EXERCISE OBJECTIVE → Restate all of the entries exactly. Any picture in them should be skipped.
[[ EXCERPTED RECORDS, beginning ]]
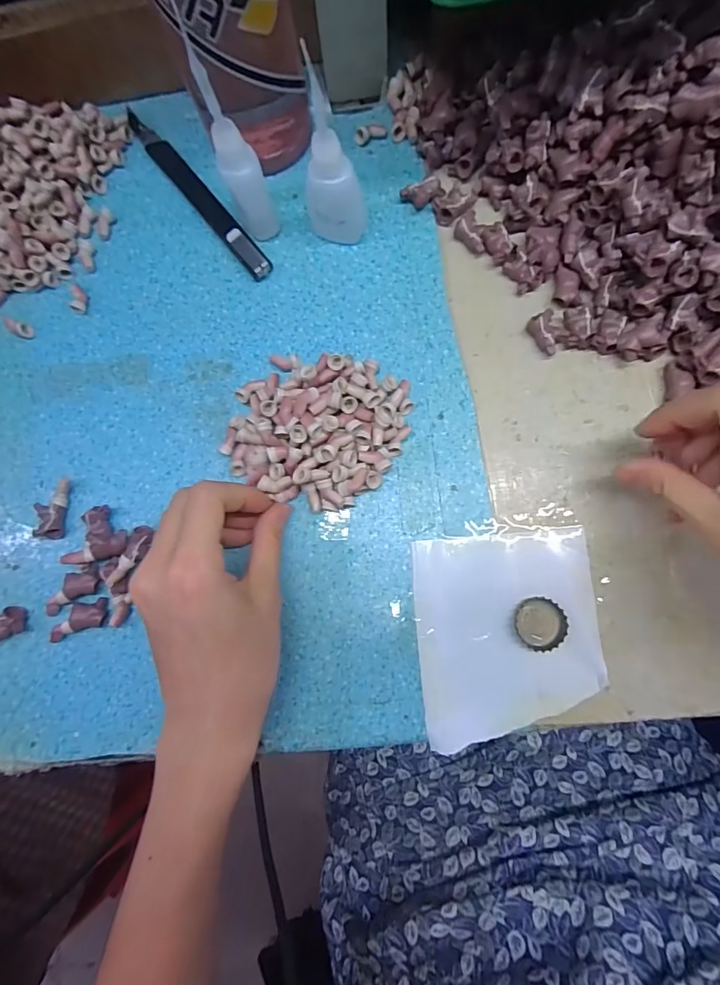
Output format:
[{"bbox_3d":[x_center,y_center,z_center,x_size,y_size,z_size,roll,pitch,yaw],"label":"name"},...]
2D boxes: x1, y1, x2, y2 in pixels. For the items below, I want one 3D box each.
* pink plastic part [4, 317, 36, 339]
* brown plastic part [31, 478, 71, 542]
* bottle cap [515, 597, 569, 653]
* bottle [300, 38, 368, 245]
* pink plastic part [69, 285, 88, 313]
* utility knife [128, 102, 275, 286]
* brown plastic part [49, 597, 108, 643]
[{"bbox_3d":[-0.226,-0.109,0.297,0.025,0.004,0.010,30,87,7],"label":"pink plastic part"},{"bbox_3d":[-0.190,0.009,0.277,0.015,0.013,0.037,6,84,5],"label":"brown plastic part"},{"bbox_3d":[0.101,0.073,0.250,0.027,0.006,0.028,0,84,4],"label":"bottle cap"},{"bbox_3d":[-0.016,-0.174,0.245,0.032,0.097,0.022,-14,83,3],"label":"bottle"},{"bbox_3d":[-0.184,-0.127,0.296,0.010,0.005,0.020,-5,83,4],"label":"pink plastic part"},{"bbox_3d":[-0.108,-0.198,0.297,0.014,0.010,0.150,-39,82,-1],"label":"utility knife"},{"bbox_3d":[-0.167,0.076,0.268,0.038,0.010,0.016,-18,83,2],"label":"brown plastic part"}]

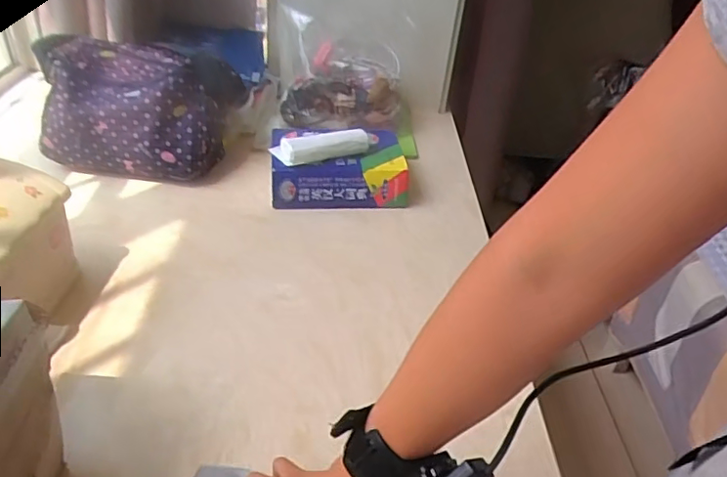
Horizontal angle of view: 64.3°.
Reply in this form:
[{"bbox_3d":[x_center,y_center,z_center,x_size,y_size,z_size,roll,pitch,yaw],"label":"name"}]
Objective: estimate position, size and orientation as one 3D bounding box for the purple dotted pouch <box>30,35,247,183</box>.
[{"bbox_3d":[-0.349,-0.216,0.953,0.278,0.160,0.216,7,36,3],"label":"purple dotted pouch"}]

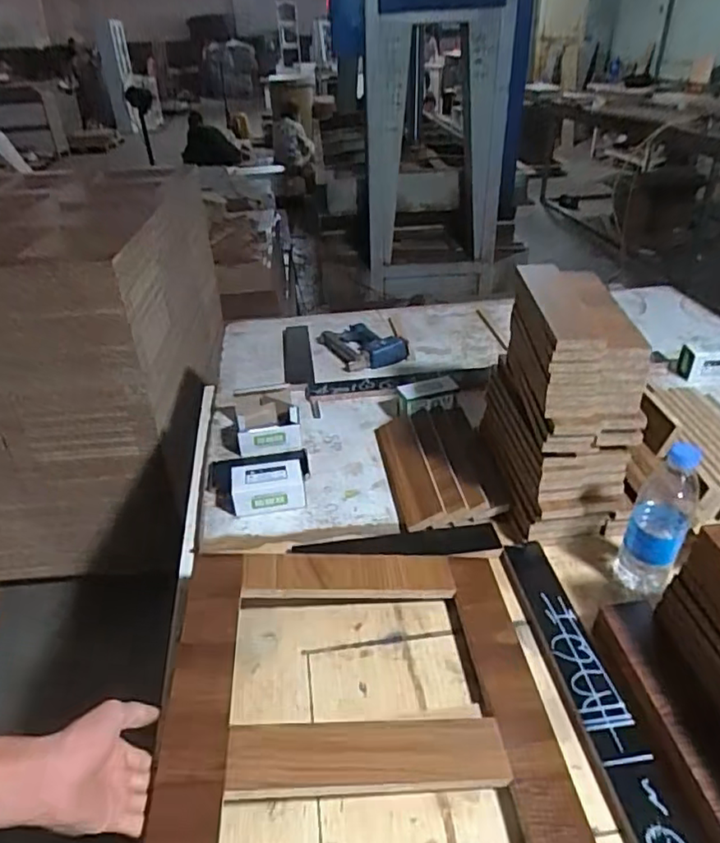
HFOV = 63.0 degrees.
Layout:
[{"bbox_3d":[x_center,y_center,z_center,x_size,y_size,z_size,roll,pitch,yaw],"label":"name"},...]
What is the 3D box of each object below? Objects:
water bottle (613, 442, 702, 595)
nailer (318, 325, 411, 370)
[{"bbox_3d":[0.375,0.123,0.737,0.066,0.210,0.061,19,39,29],"label":"water bottle"},{"bbox_3d":[-0.004,-0.186,1.339,0.142,0.053,0.221,-19,37,-23],"label":"nailer"}]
[[ EXCERPTED RECORDS, end ]]
ANSWER BELOW →
Output format:
[{"bbox_3d":[x_center,y_center,z_center,x_size,y_size,z_size,roll,pitch,yaw],"label":"name"},...]
2D boxes: x1, y1, x2, y2 in pixels. For the items below, I want one 3D box each.
* pink plastic part [4, 317, 36, 339]
* brown plastic part [31, 478, 71, 542]
* bottle cap [515, 597, 569, 653]
* bottle [300, 38, 368, 245]
* pink plastic part [69, 285, 88, 313]
* utility knife [128, 102, 275, 286]
* brown plastic part [49, 597, 108, 643]
[{"bbox_3d":[-0.226,-0.109,0.297,0.025,0.004,0.010,30,87,7],"label":"pink plastic part"},{"bbox_3d":[-0.190,0.009,0.277,0.015,0.013,0.037,6,84,5],"label":"brown plastic part"},{"bbox_3d":[0.101,0.073,0.250,0.027,0.006,0.028,0,84,4],"label":"bottle cap"},{"bbox_3d":[-0.016,-0.174,0.245,0.032,0.097,0.022,-14,83,3],"label":"bottle"},{"bbox_3d":[-0.184,-0.127,0.296,0.010,0.005,0.020,-5,83,4],"label":"pink plastic part"},{"bbox_3d":[-0.108,-0.198,0.297,0.014,0.010,0.150,-39,82,-1],"label":"utility knife"},{"bbox_3d":[-0.167,0.076,0.268,0.038,0.010,0.016,-18,83,2],"label":"brown plastic part"}]

Horizontal angle of view: 64.3°.
Reply in this form:
[{"bbox_3d":[x_center,y_center,z_center,x_size,y_size,z_size,roll,pitch,yaw],"label":"name"}]
Objective: estimate position, size and orientation as one 3D bounding box for the purple dotted pouch <box>30,35,247,183</box>.
[{"bbox_3d":[-0.349,-0.216,0.953,0.278,0.160,0.216,7,36,3],"label":"purple dotted pouch"}]

HFOV = 63.0 degrees.
Layout:
[{"bbox_3d":[x_center,y_center,z_center,x_size,y_size,z_size,roll,pitch,yaw],"label":"name"},...]
What is the 3D box of each object below? Objects:
water bottle (613, 442, 702, 595)
nailer (318, 325, 411, 370)
[{"bbox_3d":[0.375,0.123,0.737,0.066,0.210,0.061,19,39,29],"label":"water bottle"},{"bbox_3d":[-0.004,-0.186,1.339,0.142,0.053,0.221,-19,37,-23],"label":"nailer"}]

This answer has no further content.